At least two families have claimed that a portion of the land the Minnis administration allocated for its Prospect Ridge development for young professionals belongs to them, Minister of Transport and Housing JoBeth Coleby-Davis said.
In recent weeks Coleby-Davis has criticized the project – announced months before the September 16 general election by former Prime Minister Dr. Hubert Minnis – which features multi-family lots for $50,000 and single-family lots for $40,000.
Just last week the minister revealed that no master plan had been created for the project, nor had a topography study been completed despite the Minnis
administration accepting applications from approximately 1,500 eager Bahamians.
“Does Prospect Ridge have subdivision approval? No. How are you offering a subdivision without that approval? Second thing, are we sure that all of that property belongs to the Department of Housing? No. First of all, the majority of it is government property, but there are protocols. For the Department of Housing to offer that as a subdivision, first of all the Department of Housing has to own the property,” Coleby-Davis said while appearing as a guest on the Guardian Radio talk show The Hit Back with Nahaja Black.
“I have emails from two families that are saying ‘I’m not quite sure where you’re putting this Prospect Ridge, but a portion of that property is conveyed to our family.’ So you have to do a title search first of all, you have to determine the property that is in the government’s possession and then the Department of Housing has to go and acquire that for us to do a subdivision on that property.”
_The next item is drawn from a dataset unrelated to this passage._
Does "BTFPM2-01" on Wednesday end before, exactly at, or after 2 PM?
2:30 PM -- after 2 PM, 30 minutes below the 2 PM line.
Coleby-Davis said it was also concerning that the project was being managed mainly from the Office of the Prime Minister (OPM) and not through the Department of Housing, as is the case with all other government subdivisions.
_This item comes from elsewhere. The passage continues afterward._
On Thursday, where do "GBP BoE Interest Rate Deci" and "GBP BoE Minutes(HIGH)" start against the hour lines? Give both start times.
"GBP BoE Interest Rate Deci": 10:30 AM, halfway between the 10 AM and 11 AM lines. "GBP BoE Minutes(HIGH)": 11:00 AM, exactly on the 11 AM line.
“I will say that everything was at the Office of the Prime Minister, so for the last couple of months we had two Departments of Housing. Nothing on Prospect Ridge was being managed by the then minister of housing, absolutely nothing. I don’t think he even knew was going on with the project, nothing was under his management. I had to request the file from OPM, in fact when I spoke at the press conference I said that the company that was awarded the job to do the master plan approached me after I became the minister to let me know what they were faced with on the seventh of September and elections were on the 16th,” she claimed.
“They got this letter to carry out the work, that’s how I knew for a fact there was no master plan and nothing had been done, because when they came to me the letter was sent to them from the OPM, so the minister of housing, who was sitting in the seat before me had no oversight, knew nothing and I think that just goes to show you the type of system we were living under,” she further claimed.
Parliament approved a resolution in April to allow for the development of the land, which was supposed to be divided into 300 lots and would be offered for purchase to first-time homeowners between 18 and 45 who are Bahamian citizens and currently live in The Bahamas.
“How did we arrive to telling people apply, how did we arrive to $50,000 or $40,000? Yes, you may have hopes and dreams of what you would consider a fair market price for applicants to be able to buy in and get this property, but how do you get to that point where you can actually say for certain? I mean, unless you’re going to take on an insurmountable amount of money as the government’s responsibility, because we have yet to do any infrastructural work,” she pointed out.
Coleby-Davis said she will reveal more on the project and its feasibility when she presents for the first time in the House of Assembly next week.
She added that her primary focus right now is finding a way to fix what was proposed under the last administration for those thousands of Bahamians wanting to own a home.
“Let me just start off by saying I don’t want it to come off that this is a catfight with me and Senator Vianna, I don’t want it to come off as that. I am sitting in a seat where it is my responsibility to be able to provide information. What’s very important for me is, I understand how important it is to become a homeowner, me and my husband did it years ago, it was very stressful, it was a headache you know,” she said.
“And we had to do it on our own and you don’t have that guidance really, so being in this position where I am now the minister of housing, I understand and for me coming into this role, it is about how do I fix this and the first two things on my list are go to Carmichael Village and figure out what’s going on there and look at this Prospect Ridge and see if this is even a possibility.”